While Boniface was in Rome last month, meeting with the pope, Aymer—still awaiting confirmation of his appointment as bishop of Winchester—appointed a new prior to the hospital of St. Thomas at Southwark.

“He exceeded his authority, as my official, Eustace, informed him, but he would not listen. So Eustace excommunicated your brother’s appointee and took him into custody until my return.”

Henry’s face flushes. “A dire action,” he says. “An overreaction, I should say.”

“How else to stop him from taking the hospital over?” Eléonore says. “Aymer should be grateful that
he
was not excommunicated.”

“As he would have been,” Boniface says, “if not for his relation to the king.”

Henry’s sister Alice and his brothers Guy and William compounded the offense by sending armed knights to Aymer’s aid. “One week after the prior’s arrest, these men beat the guards at Maidstone with clubs and axe handles and set the prisoner free.”

Henry chuckles. “My brothers and I all seem to have a bit of our mother in us.”

“They then rode to the chapel at Lambeth and seized poor Eustace and some of my servants. They treated them very badly, beat them until they were nearly unconscious and left them in the road.”

“In the road!” Eléonore says with a gasp. “At Lambeth!”

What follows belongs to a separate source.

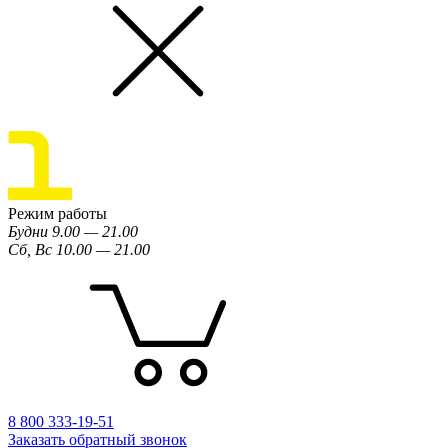
Режим работы
Будни 9.00 — 21.00
Сб, Вс 10.00 — 21.00
8 800 333-19-51
Заказать обратный звонок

“Without horses or weapons.”

“They might have been killed!” The road at Lambeth teems with robbers and murderers.

“But they weren’t killed, were they?” Henry asks.

“No, Your Grace.”

“So, no serious harm was done.”

“No serious harm?” Eléonore cries.

“Your Grace,” Peter says, “your brothers snubbed not only the archbishop’s authority but yours, as well, since you nominated Boniface to his position. If you do not censure them, you will lose respect from your barons as well as your lesser subjects.”

“So I am to sacrifice my own kin for the sake of the barons’ esteem?” Henry’s laugh is incredulous.

Is she hearing him correctly? “Henry, respectability is essential if you are to govern.”

“I don’t recall asking for your advice,” Henry says through gritted teeth. He stands and, to everyone’s surprise, turns his back on the Savoyard uncles as well as his wife and walks across the floor to his chambers.